Esta superficie representa la tercera parte de lo que el fuego arrasó en el mismo periodo de 2005

  • Autor: Por
  • Fecha de publicación: miércoles 2 agosto de 2006
En los siete primeros meses de este año han ardido en España 35.870 hectáreas de terreno, de ellas 11.112 de masa arbolada. Estas cifras representan, aproximadamente, una tercera parte de lo que se quemó el mismo periodo del año pasado, un total de 95.000 hectáreas (36.500 de superficie forestal). De enero a julio se registraron seis grandes incendios de más de 500 hectáreas, frente a los 15 del ejercicio anterior.

Las estadísticas del Ministerio de Medio Ambiente hasta el 23 de julio demuestran, además, que el territorio afectado por el fuego está por debajo de la media del decenio, que es de 54.335 hectáreas, de ellas más de 14.000 en zonas arboladas.

Este descenso llega a pesar de los largos meses de sequía y de la falta de precipitaciones desde el final de la primavera, y responde en buena medida a las estrategias preventivas adoptadas por las comunidades autónomas, competentes en materia forestal, y a la mejora de la coordinación entre administraciones en la extinción de los incendios declarados estos meses.

A raíz del dramático incendio de Riba de Saelices (Guadalajara), en el que murieron 11 miembros de un retén en julio del año pasado, la mayoría de los gobiernos regionales restringieron o eliminaron por completo las zonas habilitadas para hacer fuego al aire libre durante los meses de verano, endurecieron los requisitos y la vigilancia para las quemas agrícolas y, apoyados por Medio Ambiente, extremaron los trabajos de limpieza de maleza y mantenimiento en montes y áreas boscosas.
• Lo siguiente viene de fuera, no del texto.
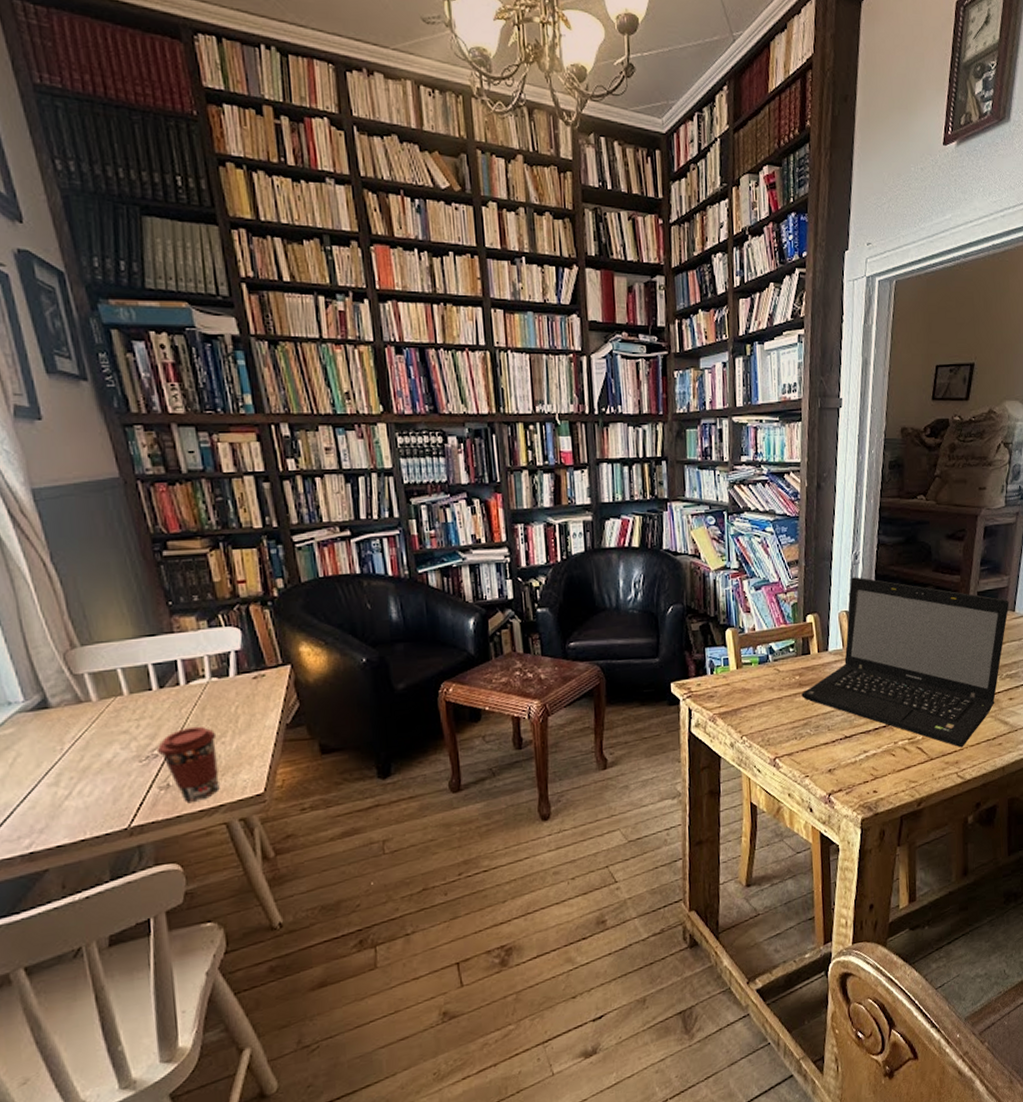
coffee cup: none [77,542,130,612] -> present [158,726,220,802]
Peticiones de los ecologistas

Ecologistas en Acción ha pedido a las administraciones públicas que adopten un mayor control sobre las actividades que contemplen el uso de fuego, así como restringir y contener el crecimiento urbanístico en terrenos forestales o próximos a éstos, especialmente si se trata de urbanizaciones distantes y aisladas de los núcleos tradicionales de población.
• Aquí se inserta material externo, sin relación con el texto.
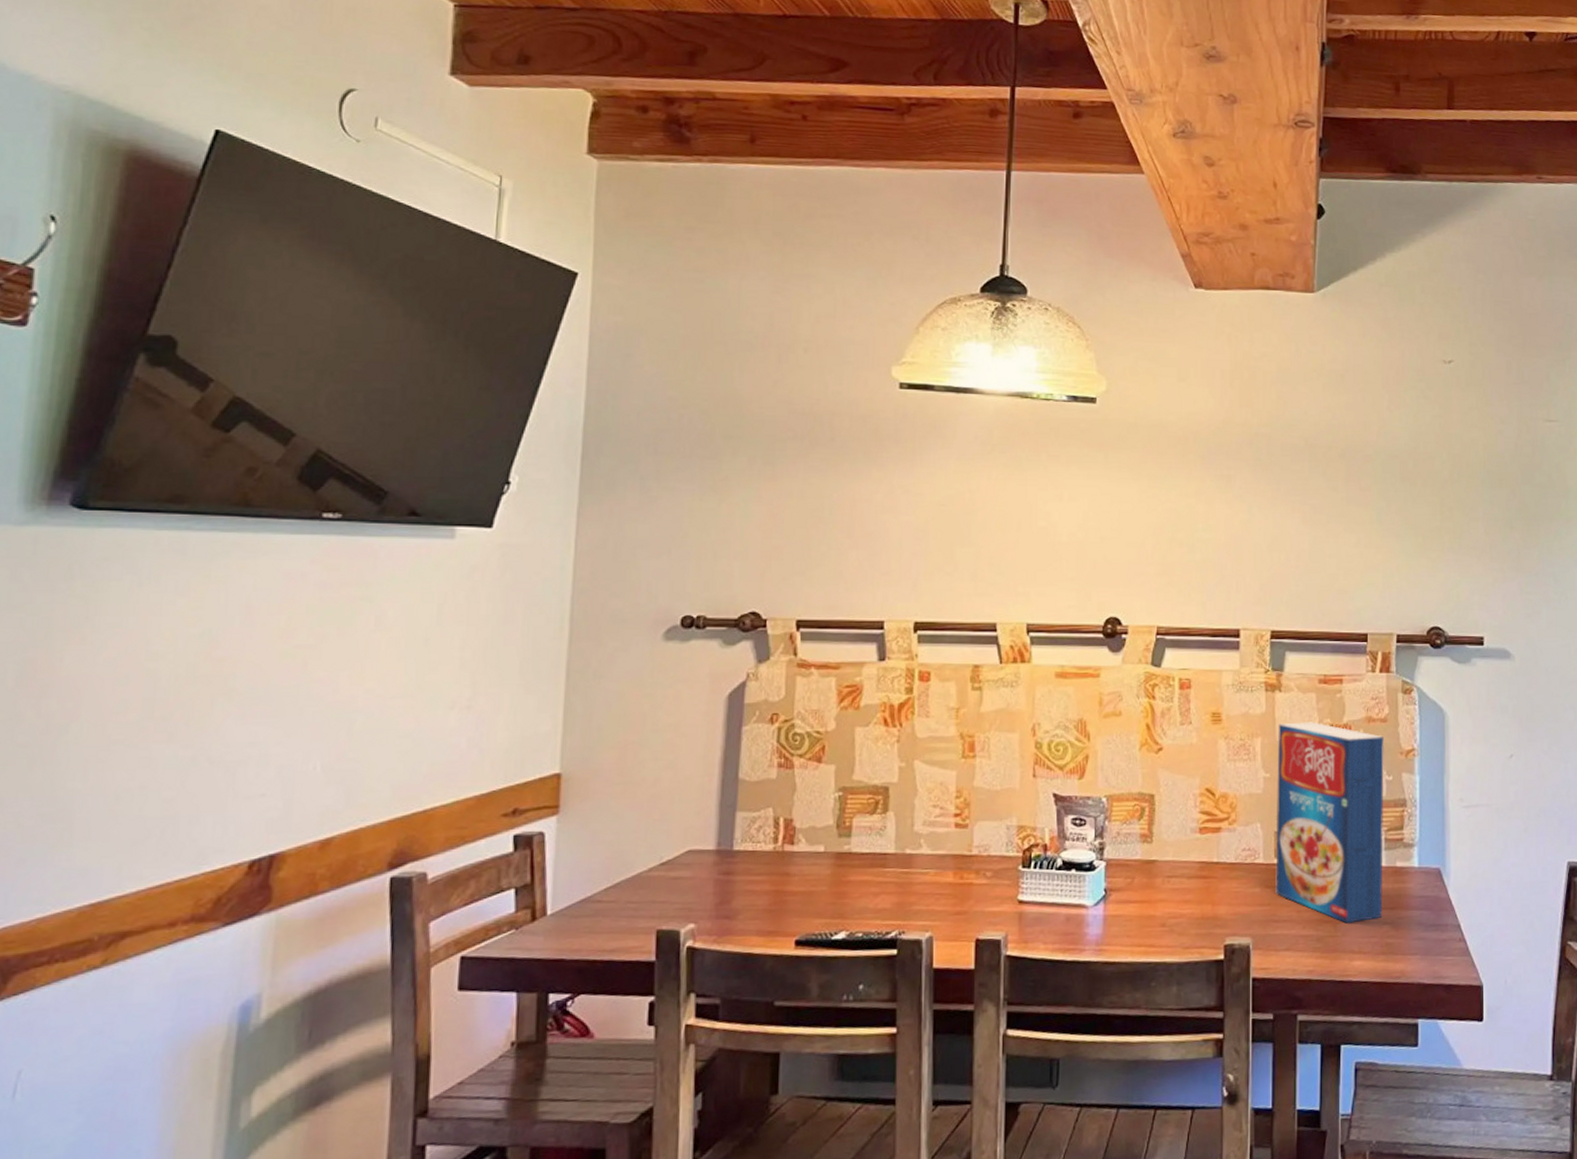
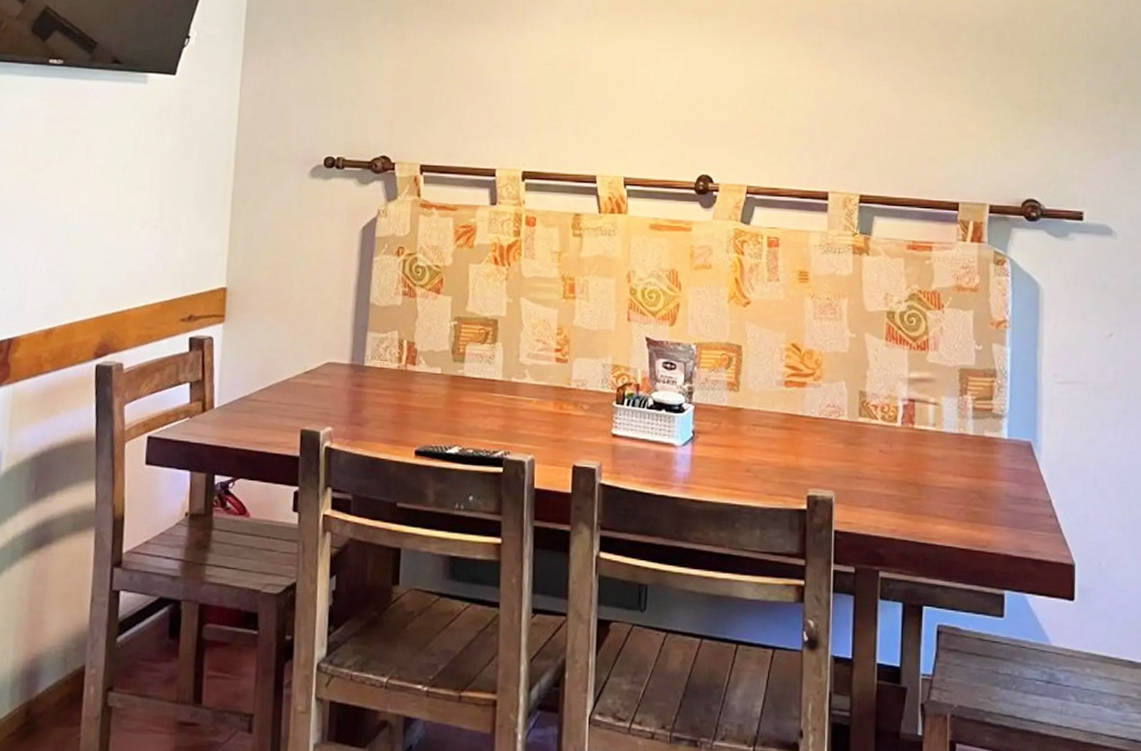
cereal box: present [1276,722,1385,924] -> none [859,286,975,488]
A su juicio, es necesaria una regulación normativa "que incluya la prohibición de determinadas prácticas y usos del fuego" en el medio natural, como actividades agropecuarias y lúdico-recreativas. También opina que es necesario obligar a los responsables locales y privados a adoptar medidas preventivas que garanticen un nivel de protección y seguridad adecuada para personas, bienes y el medio natural.

En cualquier caso, la organización ecologista destaca la mejora en la coordinación de los dispositivos de extinción de incendios de las comunidades autónomas y el Ministerio de Medio Ambiente, y la mayor sensibilización de la población y de las administraciones competentes.